Sur l'affaire Elena Ferrante, cette écrivaine italienne ayant pris un pseudo et qu'a traquée le journaliste Claudio Gatti, tout a été écrit, ou presque. Mais pour être juste, il faudrait parler non d'affaire Elena Ferrante, mais d'affaire Claudio Gatti. Car le fait qu'un écrivain ou une écrivaine prenne un nom d'emprunt et s'y tienne n'a rien d'une "affaire", la chose a existé de tout temps. Il vaudrait mieux, en fait, parler d'affaire Gatti – ce dernier sait-il même que le prénom de Colette est Gabrielle? que Guy Chantepleur est le pseudonyme de Jeanne-Caroline Violet, Léo Dartey celui d’Henriette Féchy, Champol celui de la Comtesse de Lagrèze, Fred Vargas celui de… Assez. Les exemples sont légion, et on remarquera que souvent, et surtout aux siècles passés, les femmes prenaient des pseudos masculins. Pas fou, le guêpe.
Ferrante n'est pas la première à rencontrer le problème Gatti. Pynchon, dont personne à ma connaissance ne met en doute le prénom ou le patronyme, en a fait les frais plus d'une fois – du fait de sa répugnance à laisser sa photo apparaître, crime lèse-médiatique. Le problème ici, ne vient évidemment pas du fait que Ferrante ait pris un pseudo. Elle est loin d'être la seule. Le problème, c'est que ses livres se vendent. Elle a donc, aux yeux de Gatti, une valeur marchande, donc publique, donc… médiatique. Son secret, qui n'a rien en soi d'intéressant, sauf peut-être s'il dissimulait une autre célébrité, et encore, relève donc du domaine privé. En allant jusqu'à éplucher les comptes bancaires de Ferrante et en se livrant à de douteux recoupements, Gatti franchit un pas qui ne saurait nous laisser indifférent. Car force est de reconnaître qu'à l'heure de l'internet-roi et des réseaux sociaux, c'est-à-dire au royaume du pseudo triomphant, quiconque navigue sur le web doit s'inventer dix pseudos par jour, que ce soit pour acheter, laisser un commentaire, mater du porno, etc. D'où vient alors, chez Gatti, cette obsession quasi pathologique du "vrai nom"? En quoi la révélation d'un "vrai nom" peut-il faire événement? Depuis quand un nom détient-il une vérité? Un sens autre que l'inscription légale dans une lignée patronymique?

* CONSIGNES À SUIVRE:
**1.** D'après le texte sur l'affaire Elena Ferrante, de qui Léo Dartey est-il le pseudonyme ?
**2.** Résumez en deux phrases le texte sur l'affaire Elena Ferrante.
Les données ci-dessous proviennent d'une source distincte.

* DONNÉES EXTRAITES:
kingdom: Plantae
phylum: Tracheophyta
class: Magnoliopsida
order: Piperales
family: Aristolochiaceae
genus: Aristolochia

* LISTE DES RÉPONSES:
**1.** D'Henriette Féchy.

**2.** Pour le texte, il faudrait parler d'affaire Gatti plutôt que d'affaire Ferrante, car prendre un nom d'emprunt a existé de tout temps, et les femmes ont souvent adopté des pseudonymes masculins. Le vrai problème est que les livres de Ferrante se vendent, et en épluchant ses comptes bancaires pour trouver son « vrai nom », Gatti franchit un pas qui ne peut laisser indifférent, alors que chacun s'invente des pseudos sur le web.